ANIDIS - L'ingegneria Sismica in Italia, ANIDIS XIX & ASSISi XVII - 2022

Dimensione del carattere:  Piccola  Media  Grande

Full scale dynamic tests on concave curved surface sliders: comparison of time history tests and cyclic sinusoidal tests

Aikaterini Evina Pigouni, Nikolin Hima, Maria Gabriella Castellano, Samuele Infanti

Ultima modifica: 2022-08-20

Sommario


Full scale dynamic testing of seismic isolation devices in combined compression and shear is nowadays required by all international standards on seismically isolated structures and/or on antiseismic devices, for prototype tests, and sometimes for production control (or acceptance) tests as well. Full scale dynamic testing is essential to demonstrate the ability of the isolators to withstand severe earthquakes - as well as non seismic actions - thus guaranteeing safety to the structure in which they are installed. Furthermore, type tests are aimed at understanding the effects on the isolator's hysteretic behaviour of different actions, such as vertical loads, amplitude and velocity of the horizontal displacements, and at introducing such effects in proper modelling of seismically isolated structures. Thus, the dynamic tests required by the standards are usually cyclic sinusoidal tests carried out under different vertical loads, with different amplitude, frequency, number of cycles. Therefore, the complete testing protocol on each isolator results very demanding, in terms of global energy dissipation and cumulated displacement applied to it, and quite long and costly. Testing protocols for production control usually are simpler than prototype tests, but in some standard they are still long and complex; and of course the cost incidence of production control tests on the global cost of seismic isolation is higher due to the large number of tests required.

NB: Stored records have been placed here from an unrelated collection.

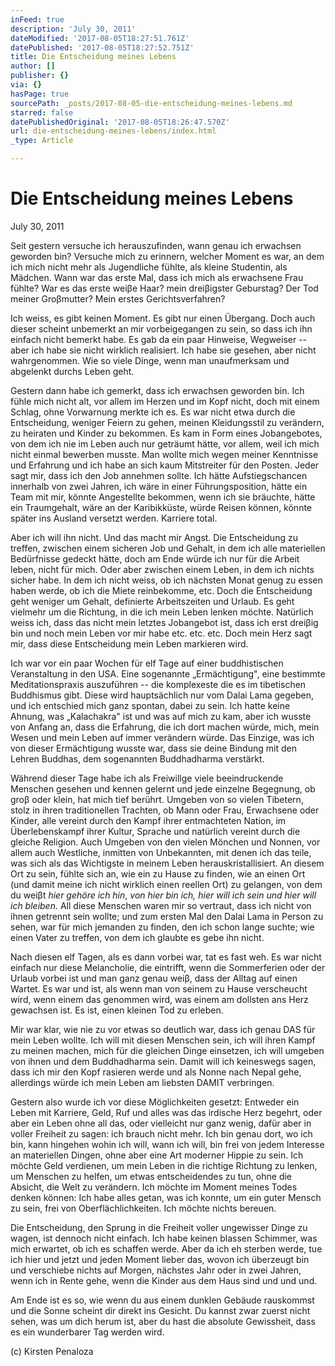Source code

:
 ```yaml
---
inFeed: true
description: 'July 30, 2011'
dateModified: '2017-08-05T18:27:51.761Z'
datePublished: '2017-08-05T18:27:52.751Z'
title: Die Entscheidung meines Lebens
author: []
publisher: {}
via: {}
hasPage: true
sourcePath: _posts/2017-08-05-die-entscheidung-meines-lebens.md
starred: false
datePublishedOriginal: '2017-08-05T18:26:47.570Z'
url: die-entscheidung-meines-lebens/index.html
_type: Article

---
```

# **Die Entscheidung meines Lebens**

July 30, 2011

Seit gestern versuche ich herauszufinden, wann genau ich erwachsen geworden bin? Versuche mich zu erinnern, welcher Moment es war, an dem ich mich nicht mehr als Jugendliche fühlte, als kleine Studentin, als Mädchen. Wann war das erste Mal, dass ich mich als erwachsene Frau fühlte? War es das erste weiβe Haar? mein dreiβigster Geburstag? Der Tod meiner Groβmutter? Mein erstes Gerichtsverfahren?

Ich weiss, es gibt keinen Moment. Es gibt nur einen Übergang. Doch auch dieser scheint unbemerkt an mir vorbeigegangen zu sein, so dass ich ihn einfach nicht bemerkt habe. Es gab da ein paar Hinweise, Wegweiser -- aber ich habe sie nicht wirklich realisiert. Ich habe sie gesehen, aber nicht wahrgenommen. Wie so viele Dinge, wenn man unaufmerksam und abgelenkt durchs Leben geht.

Gestern dann habe ich gemerkt, dass ich erwachsen geworden bin. Ich fühle mich nicht alt, vor allem im Herzen und im Kopf nicht, doch mit einem Schlag, ohne Vorwarnung merkte ich es. Es war nicht etwa durch die Entscheidung, weniger Feiern zu gehen, meinen Kleidungsstil zu verändern, zu heiraten und Kinder zu bekommen. Es kam in Form eines Jobangebotes, von dem ich nie im Leben auch nur geträumt hätte, vor allem, weil ich mich nicht einmal bewerben musste. Man wollte mich wegen meiner Kenntnisse und Erfahrung und ich habe an sich kaum Mitstreiter für den Posten. Jeder sagt mir, dass ich den Job annehmen sollte. Ich hätte Aufstiegschancen innerhalb von zwei Jahren, ich wäre in einer Führungsposition, hätte ein Team mit mir, könnte Angestellte bekommen, wenn ich sie bräuchte, hätte ein Traumgehalt, wäre an der Karibikküste, würde Reisen können, könnte später ins Ausland versetzt werden. Karriere total.

Aber ich will ihn nicht. Und das macht mir Angst. Die Entscheidung zu treffen, zwischen einem sicheren Job und Gehalt, in dem ich alle materiellen Bedürfnisse gedeckt hätte, doch am Ende würde ich nur für die Arbeit leben, nicht für mich. Oder aber zwischen einem Leben, in dem ich nichts sicher habe. In dem ich nicht weiss, ob ich nächsten Monat genug zu essen haben werde, ob ich die Miete reinbekomme, etc. Doch die Entscheidung geht weniger um Gehalt, definierte Arbeitszeiten und Urlaub. Es geht vielmehr um die Richtung, in die ich mein Leben lenken möchte. Natürlich weiss ich, dass das nicht mein letztes Jobangebot ist, dass ich erst dreiβig bin und noch mein Leben vor mir habe etc. etc. etc. Doch mein Herz sagt mir, dass diese Entscheidung mein Leben markieren wird.

Ich war vor ein paar Wochen für elf Tage auf einer buddhistischen Veranstaltung in den USA. Eine sogenannte „Ermächtigung", eine bestimmte Meditationspraxis auszuführen -- die komplexeste die es im tibetischen Buddhismus gibt. Diese wird hauptsächlich nur vom Dalai Lama gegeben, und ich entschied mich ganz spontan, dabei zu sein. Ich hatte keine Ahnung, was „Kalachakra" ist und was auf mich zu kam, aber ich wusste von Anfang an, dass die Erfahrung, die ich dort machen würde, mich, mein Wesen und mein Leben auf immer verändern würde. Das Einzige, was ich von dieser Ermächtigung wusste war, dass sie deine Bindung mit den Lehren Buddhas, dem sogenannten Buddhadharma verstärkt.

Während dieser Tage habe ich als Freiwillge viele beeindruckende Menschen gesehen und kennen gelernt und jede einzelne Begegnung, ob groβ oder klein, hat mich tief berührt. Umgeben von so vielen Tibetern, stolz in ihren traditionellen Trachten, ob Mann oder Frau, Erwachsene oder Kinder, alle vereint durch den Kampf ihrer entmachteten Nation, im Überlebenskampf ihrer Kultur, Sprache und natürlich vereint durch die gleiche Religion. Auch Umgeben von den vielen Mönchen und Nonnen, vor allem auch Westliche, inmitten von Unbekannten, mit denen ich das teile, was sich als das Wichtigste in meinem Leben herauskristallisiert. An diesem Ort zu sein, fühlte sich an, wie ein zu Hause zu finden, wie an einen Ort (und damit meine ich nicht wirklich einen reellen Ort) zu gelangen, von dem du weiβt _hier gehöre ich hin_, _von hier bin ich, hier will ich sein und hier will ich bleiben._ All diese Menschen waren mir so vertraut, dass ich nicht von ihnen getrennt sein wollte; und zum ersten Mal den Dalai Lama in Person zu sehen, war für mich jemanden zu finden, den ich schon lange suchte; wie einen Vater zu treffen, von dem ich glaubte es gebe ihn nicht.

Nach diesen elf Tagen, als es dann vorbei war, tat es fast weh. Es war nicht einfach nur diese Melancholie, die eintrifft, wenn die Sommerferien oder der Urlaub vorbei ist und man ganz genau weiβ, dass der Alltag auf einen Wartet. Es war und ist, als wenn man von seinem zu Hause verscheucht wird, wenn einem das genommen wird, was einem am dollsten ans Herz gewachsen ist. Es ist, einen kleinen Tod zu erleben.

Mir war klar, wie nie zu vor etwas so deutlich war, dass ich genau DAS für mein Leben wollte. Ich will mit diesen Menschen sein, ich will ihren Kampf zu meinen machen, mich für die gleichen Dinge einsetzen, ich will umgeben von ihnen und dem Buddhadharma sein. Damit will ich keineswegs sagen, dass ich mir den Kopf rasieren werde und als Nonne nach Nepal gehe, allerdings würde ich mein Leben am liebsten DAMIT verbringen.

Gestern also wurde ich vor diese Möglichkeiten gesetzt: Entweder ein Leben mit Karriere, Geld, Ruf und alles was das irdische Herz begehrt, oder aber ein Leben ohne all das, oder vielleicht nur ganz wenig, dafür aber in voller Freiheit zu sagen: ich brauch nicht mehr. Ich bin genau dort, wo ich bin, kann hingehen wohin ich will, wann ich will, bin frei von jedem Interesse an materiellen Dingen, ohne aber eine Art moderner Hippie zu sein. Ich möchte Geld verdienen, um mein Leben in die richtige Richtung zu lenken, um Menschen zu helfen, um etwas entscheidendes zu tun, ohne die Absicht, die Welt zu verändern. Ich möchte im Moment meines Todes denken können: Ich habe alles getan, was ich konnte, um ein guter Mensch zu sein, frei von Oberflächlichkeiten. Ich möchte nichts bereuen.

Die Entscheidung, den Sprung in die Freiheit voller ungewisser Dinge zu wagen, ist dennoch nicht einfach. Ich habe keinen blassen Schimmer, was mich erwartet, ob ich es schaffen werde. Aber da ich eh sterben werde, tue ich hier und jetzt und jeden Moment lieber das, wovon ich überzeugt bin und verschiebe nichts auf Morgen, nächstes Jahr oder in zwei Jahren, wenn ich in Rente gehe, wenn die Kinder aus dem Haus sind und und und.

Am Ende ist es so, wie wenn du aus einem dunklen Gebäude rauskommst und die Sonne scheint dir direkt ins Gesicht. Du kannst zwar zuerst nicht sehen, was um dich herum ist, aber du hast die absolute Gewissheit, dass es ein wunderbarer Tag werden wird.

(c) Kirsten Penaloza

As a contribution to future revision of the testing protocols in the standards, the paper presents a comparison between cyclic loading tests and Time History (TH) tests carried out under the design vertical load on a pendulum isolator characterized by maximum displacement capacity of ± 450 mm. The input of TH tests are the displacement TH resulting as output of non linear dynamic analyses on the structure in which the isolator are installed. The seismic input for such analyses were 3 couples of records of Turkish earthquakes, scaled to the MCE spectrum, and 3 generated earthquakes compatible with the same spectrum. Thus, a total of 9 time history tests were carried out on the isolator. The results are compared with that of cyclic sinusoidal tests similar to those required by standards, in terms of energy dissipation and cumulated displacement.